Giosuè Carducci est né en Italie, dans la première moitié du xixe  siècle. Le lieu et l’année de sa naissance me semblent absolument indifférents. Son œuvre, sa vie, et le grand rythme occulte, qui à un tournant de l’histoire cadence l’âme d’une race, ont fait de lui l’homme synthétique et représentatif de l’état national que les écrivains et les orateurs d’outre-monts appellent volontiers « la troisième Italie ». Le nom de Giosuè Carducci évoque désormais la plus complète image anthropomorphe de la troisième Italie, de ses douleurs et de ses fureurs, de ses emportements et de ses craintes. Carducci est, dans toute l’étendue du mot, le Poète national de l’Italie contemporaine. S’il n’a pu être comme Horace le chantre orgueilleux d’un siècle particulièrement glorieux, s’il n’a pu exalter dans un chant séculaire les victoires proches et lointaines et la farouche noblesse de son pays, s’il n’est pas enfin le chantre d’une affirmation, il est vraiment celui de l’espérance. En son œuvre, l’antique vertu méditerranéenne a retrouvé ses accents italiens.

Un Poète, digne vraiment de ce nom, lorsqu’il atteint dans son œuvre la grandeur de l’expression d’un temps ou d’une collectivité vaste, lorsqu’un pays tout entier se reconnaît en lui et l’exalte, est aussi mystérieux que la fleur, dont le lien visible qui la rattache à la plante, la tige, ne révèle point l’énorme secret de la vie qui en elle transforme la sève en étincelantes couleurs de pétales, en profondes odeurs de calices.
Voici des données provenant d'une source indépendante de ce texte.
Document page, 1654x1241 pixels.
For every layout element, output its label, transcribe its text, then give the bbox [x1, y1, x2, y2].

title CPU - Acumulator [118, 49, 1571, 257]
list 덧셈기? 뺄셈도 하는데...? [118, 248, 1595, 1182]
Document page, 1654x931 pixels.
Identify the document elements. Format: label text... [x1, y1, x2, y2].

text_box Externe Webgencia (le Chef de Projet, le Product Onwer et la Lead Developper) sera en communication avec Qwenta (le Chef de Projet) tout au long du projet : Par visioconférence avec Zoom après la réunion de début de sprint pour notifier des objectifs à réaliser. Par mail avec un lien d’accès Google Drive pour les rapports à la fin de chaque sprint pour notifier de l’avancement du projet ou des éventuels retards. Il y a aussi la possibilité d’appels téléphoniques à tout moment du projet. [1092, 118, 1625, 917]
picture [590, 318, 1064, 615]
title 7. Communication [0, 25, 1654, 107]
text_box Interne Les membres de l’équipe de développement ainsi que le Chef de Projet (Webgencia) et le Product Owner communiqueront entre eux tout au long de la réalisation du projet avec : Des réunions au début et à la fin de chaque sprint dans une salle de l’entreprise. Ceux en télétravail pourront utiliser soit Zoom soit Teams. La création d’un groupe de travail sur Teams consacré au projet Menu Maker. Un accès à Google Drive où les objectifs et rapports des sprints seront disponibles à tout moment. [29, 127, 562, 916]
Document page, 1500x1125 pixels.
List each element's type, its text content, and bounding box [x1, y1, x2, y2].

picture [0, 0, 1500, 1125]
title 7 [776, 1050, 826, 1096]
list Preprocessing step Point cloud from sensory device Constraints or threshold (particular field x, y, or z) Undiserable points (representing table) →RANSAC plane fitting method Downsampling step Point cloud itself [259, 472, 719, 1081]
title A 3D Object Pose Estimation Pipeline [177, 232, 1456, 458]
Les voix les plus inconscientes, les aspirations les plus occultes de sa race, de son pays, de sa communauté, trouvent dans le poète leurs expressions en dehors de toute contingence ; elles se transforment en lui, ainsi que la sève le long de la tige. Un poète national résume l’instinct de conservation et d’expansion de la nation. Il en garde toute la noblesse même lorsque les courants les plus effrénés de la politique, de la morale ou de la religion, s’acharnent à la déraciner de l’esprit général. Alors le poète dira quelque grande parole d’espoir, au milieu d’un grand deuil, ou quelque terrible prophétie de mort au milieu d’une grande fête. Parfois, la parfaite harmonie entre les passions et les réalisations d’un peuple exubérant de puissance qui se révèle dans les siècles où une civilisation atteint son apogée, engendre le Poète qui ne contredit pas la multitude, mais la continue en la maintenant dans l’exaltation, ainsi que pour la vie antique occidentale le firent Pindare et Horace. Plus souvent le Poète ressent quelque grave désharmonie de son époque et alors il entre en contradiction avec la totalité, il accuse, il juge, il condamne.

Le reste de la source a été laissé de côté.